I’m with you. Micro theory has plenty of unsolved problems, but true theoretical developments are beyond my reach. Application via industrial organization, on the other hand, really only makes sense when applied to real markets. As for macro, I see the problem differently – plenty of applied problems and no theories (at least none that make any sense to me).
Thanks Jessica for the interesting post. I will add a data point.
I grew up deep in theoryland (pure math) and even there it’s very common for papers to tout their “applications”. Someone will write a paper on expanders (a type of graph) and the intro will claim that this is useful for designing fault tolerant networks. Well, yeah, but if you just draw a network at random there’s a 99.9% chance it’ll be fault tolerant (this is a theorem btw), so, you don’t really need any more theory about it for practical purposes. Same goes for pretty much every sub area of pure math. (Logicians might be the only exception?)
I point this out to show that there’s a large body of people out there making applicability claims, who don’t really mean them, and absolutely cannot substantiate them if pushed. So, I wouldn’t be surprised if other people are also doing it.
I’ve always read theoretical CS papers in the same spirit, regarding the applicability remarks as a kind of funny ritual our tribe does to feel good about ourselves.

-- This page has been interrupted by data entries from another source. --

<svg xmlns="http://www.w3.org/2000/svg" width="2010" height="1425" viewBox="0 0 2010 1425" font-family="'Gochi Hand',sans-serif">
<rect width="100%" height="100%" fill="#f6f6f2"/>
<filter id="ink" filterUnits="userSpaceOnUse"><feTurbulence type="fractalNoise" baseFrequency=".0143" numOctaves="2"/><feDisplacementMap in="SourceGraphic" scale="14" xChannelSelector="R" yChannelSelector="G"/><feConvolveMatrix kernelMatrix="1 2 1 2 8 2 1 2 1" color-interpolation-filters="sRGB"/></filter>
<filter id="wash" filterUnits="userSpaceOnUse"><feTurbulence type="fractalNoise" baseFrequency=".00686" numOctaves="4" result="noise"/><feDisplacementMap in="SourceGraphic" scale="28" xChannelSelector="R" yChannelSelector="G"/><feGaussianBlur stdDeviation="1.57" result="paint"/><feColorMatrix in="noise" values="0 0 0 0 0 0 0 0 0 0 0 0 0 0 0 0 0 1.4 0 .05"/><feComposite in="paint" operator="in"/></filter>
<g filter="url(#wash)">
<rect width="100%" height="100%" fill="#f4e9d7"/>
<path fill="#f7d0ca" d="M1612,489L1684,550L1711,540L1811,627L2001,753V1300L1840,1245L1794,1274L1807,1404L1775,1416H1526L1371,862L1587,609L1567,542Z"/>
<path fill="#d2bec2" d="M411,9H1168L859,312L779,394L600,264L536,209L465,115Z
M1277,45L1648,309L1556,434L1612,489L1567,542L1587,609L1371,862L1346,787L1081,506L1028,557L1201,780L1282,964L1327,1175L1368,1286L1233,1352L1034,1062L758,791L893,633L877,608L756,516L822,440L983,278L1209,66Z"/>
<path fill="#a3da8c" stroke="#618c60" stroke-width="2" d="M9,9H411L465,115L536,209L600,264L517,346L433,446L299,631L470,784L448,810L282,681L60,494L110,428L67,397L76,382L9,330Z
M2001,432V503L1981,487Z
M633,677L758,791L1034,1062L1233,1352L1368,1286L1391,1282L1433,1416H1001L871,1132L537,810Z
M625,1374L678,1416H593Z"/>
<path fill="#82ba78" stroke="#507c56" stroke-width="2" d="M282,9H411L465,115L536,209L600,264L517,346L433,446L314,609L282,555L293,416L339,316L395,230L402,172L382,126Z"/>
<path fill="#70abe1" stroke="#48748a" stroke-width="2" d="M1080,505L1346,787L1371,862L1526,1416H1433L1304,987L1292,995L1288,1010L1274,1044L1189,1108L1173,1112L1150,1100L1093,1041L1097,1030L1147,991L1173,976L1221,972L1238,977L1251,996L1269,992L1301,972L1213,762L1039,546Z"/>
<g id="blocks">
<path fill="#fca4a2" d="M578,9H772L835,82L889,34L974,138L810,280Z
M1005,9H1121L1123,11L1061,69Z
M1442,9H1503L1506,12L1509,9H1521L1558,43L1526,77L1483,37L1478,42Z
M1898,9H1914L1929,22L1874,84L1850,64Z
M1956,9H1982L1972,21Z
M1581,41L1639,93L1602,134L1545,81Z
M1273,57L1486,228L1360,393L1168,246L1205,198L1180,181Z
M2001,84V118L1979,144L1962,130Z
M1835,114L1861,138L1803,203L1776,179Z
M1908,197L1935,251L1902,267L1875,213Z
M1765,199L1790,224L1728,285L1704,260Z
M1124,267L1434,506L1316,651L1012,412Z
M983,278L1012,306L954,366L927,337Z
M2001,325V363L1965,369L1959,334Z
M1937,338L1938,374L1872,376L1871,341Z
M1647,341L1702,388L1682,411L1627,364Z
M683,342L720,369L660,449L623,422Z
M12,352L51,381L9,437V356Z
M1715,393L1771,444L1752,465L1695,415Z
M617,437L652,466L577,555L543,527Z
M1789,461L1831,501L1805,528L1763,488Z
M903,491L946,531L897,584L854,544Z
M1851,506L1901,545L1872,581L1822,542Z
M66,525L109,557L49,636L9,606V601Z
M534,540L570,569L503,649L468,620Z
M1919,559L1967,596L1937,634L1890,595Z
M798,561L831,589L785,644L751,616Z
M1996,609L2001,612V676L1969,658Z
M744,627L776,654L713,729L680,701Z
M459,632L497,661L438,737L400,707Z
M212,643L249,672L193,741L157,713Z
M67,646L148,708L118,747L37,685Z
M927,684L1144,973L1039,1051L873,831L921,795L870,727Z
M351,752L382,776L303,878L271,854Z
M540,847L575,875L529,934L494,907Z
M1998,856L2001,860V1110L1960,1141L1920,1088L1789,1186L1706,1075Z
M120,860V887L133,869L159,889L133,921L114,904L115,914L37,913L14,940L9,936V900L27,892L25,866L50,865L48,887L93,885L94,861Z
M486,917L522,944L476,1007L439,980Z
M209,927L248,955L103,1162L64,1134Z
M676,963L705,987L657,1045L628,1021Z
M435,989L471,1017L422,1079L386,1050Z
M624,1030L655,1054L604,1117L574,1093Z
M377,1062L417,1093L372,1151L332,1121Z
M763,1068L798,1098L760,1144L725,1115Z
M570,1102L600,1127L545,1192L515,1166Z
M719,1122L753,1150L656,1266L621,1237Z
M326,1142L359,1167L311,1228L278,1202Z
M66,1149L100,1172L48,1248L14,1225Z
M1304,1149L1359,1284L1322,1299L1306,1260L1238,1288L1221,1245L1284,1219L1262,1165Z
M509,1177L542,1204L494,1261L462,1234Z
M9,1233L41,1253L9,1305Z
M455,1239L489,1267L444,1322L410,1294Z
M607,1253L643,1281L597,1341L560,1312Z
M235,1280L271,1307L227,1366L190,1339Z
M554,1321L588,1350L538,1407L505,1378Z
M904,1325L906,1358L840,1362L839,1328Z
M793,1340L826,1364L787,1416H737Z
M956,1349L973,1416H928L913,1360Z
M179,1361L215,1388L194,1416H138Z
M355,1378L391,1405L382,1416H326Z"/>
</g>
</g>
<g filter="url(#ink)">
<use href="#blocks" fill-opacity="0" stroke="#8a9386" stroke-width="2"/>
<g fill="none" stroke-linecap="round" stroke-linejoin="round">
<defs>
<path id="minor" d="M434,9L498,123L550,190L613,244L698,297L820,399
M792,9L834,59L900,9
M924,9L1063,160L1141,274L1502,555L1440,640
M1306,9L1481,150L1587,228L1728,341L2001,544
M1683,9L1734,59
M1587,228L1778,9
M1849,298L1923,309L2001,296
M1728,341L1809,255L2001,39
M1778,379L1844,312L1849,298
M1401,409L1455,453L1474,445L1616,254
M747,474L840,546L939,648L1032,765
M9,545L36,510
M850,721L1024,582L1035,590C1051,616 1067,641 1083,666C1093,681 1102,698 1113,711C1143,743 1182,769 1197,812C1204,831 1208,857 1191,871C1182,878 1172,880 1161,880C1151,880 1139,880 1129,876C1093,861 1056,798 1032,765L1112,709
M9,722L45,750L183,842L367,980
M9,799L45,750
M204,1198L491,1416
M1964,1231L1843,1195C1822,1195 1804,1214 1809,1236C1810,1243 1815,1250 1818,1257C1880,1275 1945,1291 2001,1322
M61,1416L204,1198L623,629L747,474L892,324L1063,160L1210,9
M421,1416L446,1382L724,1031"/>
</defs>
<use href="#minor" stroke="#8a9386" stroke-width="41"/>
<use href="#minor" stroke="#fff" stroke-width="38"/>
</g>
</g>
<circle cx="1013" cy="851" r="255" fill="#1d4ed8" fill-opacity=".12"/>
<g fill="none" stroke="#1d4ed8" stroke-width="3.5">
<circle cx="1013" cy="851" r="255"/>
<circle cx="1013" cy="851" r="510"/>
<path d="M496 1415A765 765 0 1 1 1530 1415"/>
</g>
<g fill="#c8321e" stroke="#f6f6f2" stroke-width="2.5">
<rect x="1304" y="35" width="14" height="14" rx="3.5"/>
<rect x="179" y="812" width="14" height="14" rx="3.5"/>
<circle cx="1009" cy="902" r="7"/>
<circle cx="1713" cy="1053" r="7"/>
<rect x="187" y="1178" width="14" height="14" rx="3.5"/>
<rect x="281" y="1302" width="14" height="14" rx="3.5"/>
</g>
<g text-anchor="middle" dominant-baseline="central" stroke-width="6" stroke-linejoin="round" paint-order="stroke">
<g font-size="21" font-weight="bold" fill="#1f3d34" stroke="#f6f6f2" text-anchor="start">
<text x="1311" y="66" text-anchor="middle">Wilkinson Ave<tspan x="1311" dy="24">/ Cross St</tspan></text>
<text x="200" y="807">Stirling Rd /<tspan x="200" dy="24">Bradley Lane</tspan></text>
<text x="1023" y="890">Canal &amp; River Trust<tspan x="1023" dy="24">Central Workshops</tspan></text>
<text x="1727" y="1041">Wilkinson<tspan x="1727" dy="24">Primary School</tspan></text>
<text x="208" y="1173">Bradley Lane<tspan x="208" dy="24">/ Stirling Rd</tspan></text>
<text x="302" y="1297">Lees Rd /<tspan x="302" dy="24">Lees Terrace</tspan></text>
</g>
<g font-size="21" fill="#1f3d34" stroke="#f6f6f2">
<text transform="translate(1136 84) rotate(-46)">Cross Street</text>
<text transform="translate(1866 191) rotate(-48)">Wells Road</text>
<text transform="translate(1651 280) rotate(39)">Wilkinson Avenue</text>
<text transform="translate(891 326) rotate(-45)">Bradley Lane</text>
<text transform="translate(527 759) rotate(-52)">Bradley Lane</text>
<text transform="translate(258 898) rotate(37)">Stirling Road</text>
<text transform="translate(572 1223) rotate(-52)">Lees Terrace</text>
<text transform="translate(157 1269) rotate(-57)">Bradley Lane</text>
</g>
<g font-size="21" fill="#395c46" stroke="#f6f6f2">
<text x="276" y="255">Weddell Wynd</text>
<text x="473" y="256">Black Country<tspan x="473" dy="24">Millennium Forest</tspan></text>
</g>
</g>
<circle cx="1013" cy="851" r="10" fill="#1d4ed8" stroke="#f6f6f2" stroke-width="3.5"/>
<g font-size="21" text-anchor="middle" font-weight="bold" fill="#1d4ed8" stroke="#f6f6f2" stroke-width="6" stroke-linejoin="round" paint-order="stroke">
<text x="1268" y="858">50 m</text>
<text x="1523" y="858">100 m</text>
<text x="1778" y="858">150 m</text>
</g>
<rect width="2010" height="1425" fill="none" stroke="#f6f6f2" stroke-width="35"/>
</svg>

Theory research is about expanding the logical bounds of known generalizations into the unknown in an internally consistent way. On the far theoretical end of the spectrum, it’s main application is testing the soundness of existing theory. Can’t speak for CS but my experience elsewhere is that people work across the spectrum from pure theory to pure application and from pure theory to pure empiricism. I guess if there’s no one working in the center of the triangle in CS it’s an opportunity?
I get your thing about papers that promise something and then completely ignore it! That made me laugh. A similar thing is papers that present great evidence for [alternative hypothesis], then at the end of the discussion suddenly say out of the blue “we find our research offers strong support for [longstanding dogma]”. It’s like Huh?

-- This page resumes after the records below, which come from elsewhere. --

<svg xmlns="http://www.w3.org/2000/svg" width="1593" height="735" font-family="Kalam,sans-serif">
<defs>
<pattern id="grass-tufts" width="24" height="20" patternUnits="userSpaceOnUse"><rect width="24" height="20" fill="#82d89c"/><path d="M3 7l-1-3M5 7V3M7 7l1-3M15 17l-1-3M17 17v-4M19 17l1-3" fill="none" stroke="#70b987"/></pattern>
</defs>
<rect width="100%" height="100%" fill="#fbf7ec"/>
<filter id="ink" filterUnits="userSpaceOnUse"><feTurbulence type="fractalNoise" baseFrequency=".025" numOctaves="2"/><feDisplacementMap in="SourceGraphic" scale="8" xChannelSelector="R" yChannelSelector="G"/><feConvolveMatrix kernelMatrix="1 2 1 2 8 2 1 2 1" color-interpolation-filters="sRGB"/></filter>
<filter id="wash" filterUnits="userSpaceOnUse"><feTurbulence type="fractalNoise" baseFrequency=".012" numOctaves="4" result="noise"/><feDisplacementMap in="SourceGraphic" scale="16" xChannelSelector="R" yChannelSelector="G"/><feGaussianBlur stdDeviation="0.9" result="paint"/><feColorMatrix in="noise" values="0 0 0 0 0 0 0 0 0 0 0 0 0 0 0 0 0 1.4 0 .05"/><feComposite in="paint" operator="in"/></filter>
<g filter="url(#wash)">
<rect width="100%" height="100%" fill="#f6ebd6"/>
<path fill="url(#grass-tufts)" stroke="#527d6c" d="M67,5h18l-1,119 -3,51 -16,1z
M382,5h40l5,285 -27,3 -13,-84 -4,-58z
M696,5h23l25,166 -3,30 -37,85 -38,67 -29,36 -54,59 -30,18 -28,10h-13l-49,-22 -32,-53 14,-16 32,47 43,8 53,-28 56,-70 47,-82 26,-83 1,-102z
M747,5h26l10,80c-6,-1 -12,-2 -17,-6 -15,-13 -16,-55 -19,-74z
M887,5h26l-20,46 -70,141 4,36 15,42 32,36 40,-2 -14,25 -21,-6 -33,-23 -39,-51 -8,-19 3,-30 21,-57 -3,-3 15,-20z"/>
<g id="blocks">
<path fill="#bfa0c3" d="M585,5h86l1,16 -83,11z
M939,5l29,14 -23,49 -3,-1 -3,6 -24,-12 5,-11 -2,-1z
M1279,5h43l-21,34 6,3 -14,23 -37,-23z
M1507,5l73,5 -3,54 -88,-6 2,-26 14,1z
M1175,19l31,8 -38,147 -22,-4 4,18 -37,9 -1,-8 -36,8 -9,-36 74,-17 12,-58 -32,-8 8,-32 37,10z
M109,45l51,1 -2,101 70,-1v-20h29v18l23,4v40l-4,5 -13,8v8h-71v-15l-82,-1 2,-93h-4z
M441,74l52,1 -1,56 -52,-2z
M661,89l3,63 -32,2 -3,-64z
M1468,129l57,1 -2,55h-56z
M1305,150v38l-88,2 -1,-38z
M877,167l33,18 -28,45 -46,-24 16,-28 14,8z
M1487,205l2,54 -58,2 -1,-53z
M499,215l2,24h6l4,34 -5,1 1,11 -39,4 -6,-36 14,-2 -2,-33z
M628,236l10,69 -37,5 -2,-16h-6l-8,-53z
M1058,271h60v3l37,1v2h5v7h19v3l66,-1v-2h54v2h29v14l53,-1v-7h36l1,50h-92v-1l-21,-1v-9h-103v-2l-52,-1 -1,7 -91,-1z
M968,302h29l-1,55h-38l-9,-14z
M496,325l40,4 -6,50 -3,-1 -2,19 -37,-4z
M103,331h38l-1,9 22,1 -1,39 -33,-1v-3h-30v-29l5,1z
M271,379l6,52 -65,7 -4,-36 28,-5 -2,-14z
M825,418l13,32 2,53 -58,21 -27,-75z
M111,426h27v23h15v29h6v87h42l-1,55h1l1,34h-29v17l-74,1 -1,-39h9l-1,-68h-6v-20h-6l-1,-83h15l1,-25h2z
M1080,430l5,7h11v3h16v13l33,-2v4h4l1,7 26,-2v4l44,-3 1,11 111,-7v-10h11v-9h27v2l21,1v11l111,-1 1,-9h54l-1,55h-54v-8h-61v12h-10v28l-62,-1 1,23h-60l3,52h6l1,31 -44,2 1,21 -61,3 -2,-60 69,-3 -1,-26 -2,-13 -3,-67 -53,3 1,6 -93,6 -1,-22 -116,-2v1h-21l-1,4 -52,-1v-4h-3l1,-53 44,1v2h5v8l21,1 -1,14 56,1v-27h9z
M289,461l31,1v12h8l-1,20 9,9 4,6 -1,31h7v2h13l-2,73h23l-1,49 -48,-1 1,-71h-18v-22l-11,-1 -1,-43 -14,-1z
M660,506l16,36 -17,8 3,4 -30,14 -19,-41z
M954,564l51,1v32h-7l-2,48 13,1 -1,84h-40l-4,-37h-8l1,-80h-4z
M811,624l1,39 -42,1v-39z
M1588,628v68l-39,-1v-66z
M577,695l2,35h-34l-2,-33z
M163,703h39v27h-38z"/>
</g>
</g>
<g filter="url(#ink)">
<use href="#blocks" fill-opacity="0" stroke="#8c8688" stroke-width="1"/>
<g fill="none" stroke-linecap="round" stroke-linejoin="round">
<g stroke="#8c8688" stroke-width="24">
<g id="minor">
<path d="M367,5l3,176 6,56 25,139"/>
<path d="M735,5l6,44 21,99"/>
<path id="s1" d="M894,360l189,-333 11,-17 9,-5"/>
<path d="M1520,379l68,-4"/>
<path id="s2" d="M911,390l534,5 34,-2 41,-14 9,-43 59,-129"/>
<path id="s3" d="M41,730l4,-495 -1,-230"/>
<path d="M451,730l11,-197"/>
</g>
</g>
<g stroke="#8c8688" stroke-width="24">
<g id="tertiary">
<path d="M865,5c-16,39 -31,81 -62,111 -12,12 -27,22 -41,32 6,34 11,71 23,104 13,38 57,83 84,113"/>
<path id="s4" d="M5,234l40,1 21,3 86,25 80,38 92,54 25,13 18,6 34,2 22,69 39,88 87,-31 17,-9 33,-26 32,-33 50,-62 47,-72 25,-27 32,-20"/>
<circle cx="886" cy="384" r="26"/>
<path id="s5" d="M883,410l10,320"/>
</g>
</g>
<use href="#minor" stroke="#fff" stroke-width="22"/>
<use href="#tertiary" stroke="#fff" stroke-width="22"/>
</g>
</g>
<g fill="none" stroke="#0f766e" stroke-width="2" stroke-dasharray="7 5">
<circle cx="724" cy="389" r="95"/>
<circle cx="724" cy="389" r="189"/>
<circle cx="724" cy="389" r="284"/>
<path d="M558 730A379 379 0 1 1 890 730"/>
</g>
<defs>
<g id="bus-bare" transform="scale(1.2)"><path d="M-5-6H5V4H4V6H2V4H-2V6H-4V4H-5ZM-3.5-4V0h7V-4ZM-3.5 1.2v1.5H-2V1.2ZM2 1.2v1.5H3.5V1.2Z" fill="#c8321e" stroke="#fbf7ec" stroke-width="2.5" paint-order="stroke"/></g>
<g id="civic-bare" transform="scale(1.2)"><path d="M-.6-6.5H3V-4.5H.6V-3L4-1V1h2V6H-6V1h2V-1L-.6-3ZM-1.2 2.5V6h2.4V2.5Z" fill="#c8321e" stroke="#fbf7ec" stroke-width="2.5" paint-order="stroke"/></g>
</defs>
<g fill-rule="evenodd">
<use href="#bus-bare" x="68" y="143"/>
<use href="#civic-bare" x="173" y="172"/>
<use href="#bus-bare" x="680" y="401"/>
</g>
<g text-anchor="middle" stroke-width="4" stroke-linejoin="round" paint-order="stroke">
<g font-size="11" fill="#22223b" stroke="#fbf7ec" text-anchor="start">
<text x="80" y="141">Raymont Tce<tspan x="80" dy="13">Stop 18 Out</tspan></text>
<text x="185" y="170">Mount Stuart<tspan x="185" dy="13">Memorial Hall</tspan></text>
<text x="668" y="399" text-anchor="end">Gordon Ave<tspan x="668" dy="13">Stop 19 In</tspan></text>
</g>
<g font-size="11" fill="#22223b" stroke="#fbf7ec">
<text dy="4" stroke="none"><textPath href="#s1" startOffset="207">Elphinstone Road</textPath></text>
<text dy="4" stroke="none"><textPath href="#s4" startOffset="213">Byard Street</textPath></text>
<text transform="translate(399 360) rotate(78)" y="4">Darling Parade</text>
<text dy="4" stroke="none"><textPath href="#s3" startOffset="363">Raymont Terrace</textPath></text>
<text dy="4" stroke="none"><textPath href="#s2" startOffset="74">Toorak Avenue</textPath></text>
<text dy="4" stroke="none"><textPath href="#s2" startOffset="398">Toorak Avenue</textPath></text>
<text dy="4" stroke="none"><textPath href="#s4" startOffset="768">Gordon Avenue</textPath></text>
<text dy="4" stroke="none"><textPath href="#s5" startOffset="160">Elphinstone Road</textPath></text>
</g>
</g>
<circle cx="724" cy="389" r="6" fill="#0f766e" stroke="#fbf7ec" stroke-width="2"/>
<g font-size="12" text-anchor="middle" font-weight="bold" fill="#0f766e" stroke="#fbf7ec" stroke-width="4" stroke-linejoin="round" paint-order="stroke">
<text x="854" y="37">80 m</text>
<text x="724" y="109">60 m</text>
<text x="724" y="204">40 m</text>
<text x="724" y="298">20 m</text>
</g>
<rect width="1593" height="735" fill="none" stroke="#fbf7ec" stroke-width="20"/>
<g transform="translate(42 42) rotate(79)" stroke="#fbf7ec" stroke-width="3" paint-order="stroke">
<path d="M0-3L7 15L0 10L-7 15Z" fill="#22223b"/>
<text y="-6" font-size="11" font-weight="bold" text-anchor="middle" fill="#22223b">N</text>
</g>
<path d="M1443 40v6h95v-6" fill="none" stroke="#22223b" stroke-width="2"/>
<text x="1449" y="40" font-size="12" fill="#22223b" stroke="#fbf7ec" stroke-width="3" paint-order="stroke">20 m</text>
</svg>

I loved the first line in Phillip Stark’s abstract:
“Many widely used models amount to an elaborate means of making up numbers”
badabing.
Every once in a while theory & practice match well.
In 1962, in high school, I attended a National Youth Conference on the Atom, of which one part was lectures by ~dozen scientists.
One was Henry Pollak, Director of Bell Labs Mathematics & Statistics Research Center, which included folks like Joe Kruskal and John Chambers.
That was in a Division run by Executive Director Robert Prim, Associate Exec Dir John Tukey.
Henry gave a very lucid talk that quickly attracted at least half of the students.
He said: here’s a nice graph theory problem, minimal spanning tree (algorithms by Prim and Kruskal), then posed a question: what’s it good for?
Answer, of course it was used heavily in planning telecommunications networks so save much money for the Bell System.
https://en.wikipedia.org/wiki/Minimum_spanning_tree
https://en.wikipedia.org/wiki/Henry_O._Pollak
Anyway, I never forgot the idea that sometimes theory really helps practice.
Another tendency is to start with an existing solution to a practical problem, then add some theory and “generalize it” with the previous solution as a special case. Yet, when you try and come up with specific applications, you struggle t imagine any examples other than the case that had already been solved. For example, I think the field of topological data analysis spun up and wound down rapidly with lots of effort and not much in the way of practical success. It turns out a lot of the interesting content in real data sets is not metric-invariant, so forgetting a metric kind of means ignoring the content! It kind of reminds me of the string theory debacles and Wolfram’s New Kind of Science (TM). It’s a theory that can explain things that we do, and also could explain things that we don’t do. Generously, I guess it can help a certain kind of brain wrap around a problem. Ungenerously, it’s a paper generating algorithm.